Des organisations nationales et internationales ont condamné le régime d’urgence pour de prétendues violations massives du droit à une procédure régulière, une surpopulation carcérale extrême et des décès sous la garde des autorités.

Mais le gouvernement salvadorien a déclaré qu’il n’écouterait pas ces organisations affirmant qu’elles faisaient ce qu’il fallait, et ils citent des sondages qui montrent un soutien élevé des citoyens aux politiques de sécurité et à l’administration du président Bukele.

Selon les chiffres officiels, 62 975 personnes ont été détenues depuis la mise en place du régime d’urgence. Au moins 3 313 des personnes détenues ont été libérées parce qu’un lien avec les gangs n’a pu être établi, selon les autorités.

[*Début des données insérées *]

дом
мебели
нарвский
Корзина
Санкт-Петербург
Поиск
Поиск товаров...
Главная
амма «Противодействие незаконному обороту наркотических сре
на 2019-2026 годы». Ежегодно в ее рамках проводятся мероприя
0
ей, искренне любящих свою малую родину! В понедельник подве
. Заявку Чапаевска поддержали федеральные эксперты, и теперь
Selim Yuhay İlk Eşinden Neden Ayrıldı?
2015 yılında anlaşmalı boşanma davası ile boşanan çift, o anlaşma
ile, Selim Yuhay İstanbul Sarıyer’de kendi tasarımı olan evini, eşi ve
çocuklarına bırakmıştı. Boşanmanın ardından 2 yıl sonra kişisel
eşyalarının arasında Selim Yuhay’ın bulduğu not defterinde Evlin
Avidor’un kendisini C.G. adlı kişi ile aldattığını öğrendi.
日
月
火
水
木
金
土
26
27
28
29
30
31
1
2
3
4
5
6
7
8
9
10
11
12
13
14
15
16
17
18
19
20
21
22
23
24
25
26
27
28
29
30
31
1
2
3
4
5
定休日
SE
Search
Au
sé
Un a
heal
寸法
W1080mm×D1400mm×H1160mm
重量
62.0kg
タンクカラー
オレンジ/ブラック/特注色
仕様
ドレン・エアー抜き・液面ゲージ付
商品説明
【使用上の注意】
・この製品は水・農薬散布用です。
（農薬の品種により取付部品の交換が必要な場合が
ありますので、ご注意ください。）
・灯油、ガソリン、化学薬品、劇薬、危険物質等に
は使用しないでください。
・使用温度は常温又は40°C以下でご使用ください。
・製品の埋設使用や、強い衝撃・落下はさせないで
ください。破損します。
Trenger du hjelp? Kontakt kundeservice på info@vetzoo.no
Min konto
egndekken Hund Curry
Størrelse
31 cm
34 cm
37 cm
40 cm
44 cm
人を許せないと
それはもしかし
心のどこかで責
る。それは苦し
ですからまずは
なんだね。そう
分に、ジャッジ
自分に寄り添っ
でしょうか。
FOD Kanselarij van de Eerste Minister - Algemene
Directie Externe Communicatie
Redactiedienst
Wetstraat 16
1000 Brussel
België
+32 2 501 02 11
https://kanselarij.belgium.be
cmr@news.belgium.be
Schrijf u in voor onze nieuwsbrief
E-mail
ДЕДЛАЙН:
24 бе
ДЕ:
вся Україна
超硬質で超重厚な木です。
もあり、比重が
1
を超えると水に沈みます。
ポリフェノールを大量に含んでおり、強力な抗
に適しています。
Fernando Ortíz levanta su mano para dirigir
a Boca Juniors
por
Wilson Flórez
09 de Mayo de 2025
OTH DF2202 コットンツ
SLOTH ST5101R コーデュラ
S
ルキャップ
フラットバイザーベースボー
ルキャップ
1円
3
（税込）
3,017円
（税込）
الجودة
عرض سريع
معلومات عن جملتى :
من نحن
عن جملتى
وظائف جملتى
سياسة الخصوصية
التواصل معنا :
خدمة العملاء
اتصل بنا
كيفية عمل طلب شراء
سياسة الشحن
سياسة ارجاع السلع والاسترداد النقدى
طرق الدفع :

El Salvador a enregistré quelque 6 656 homicides en 2015, soit un taux de 106 morts violentes pour 100 000 habitants, tandis qu’en 2022, le chiffre était de 3 495 homicides, le plus bas de ces dernières décennies, selon le gouvernement. Cependant, cela n’inclut pas les près de 120 meurtres de membres présumés de gangs qui sont morts dans des affrontements présumés avec les forces de sécurité.

En 2015, la Cour suprême de justice d’El Salvador a déclaré les groupes terroristes Mara Salvatrucha et Barrio 18 gangs, qui, selon les autorités, sont impliqués dans le trafic de drogue et le crime organisé, et qui extorquent les commerçants et les entreprises de transport et assassinent ceux qui refusent de payer, ils ajouter.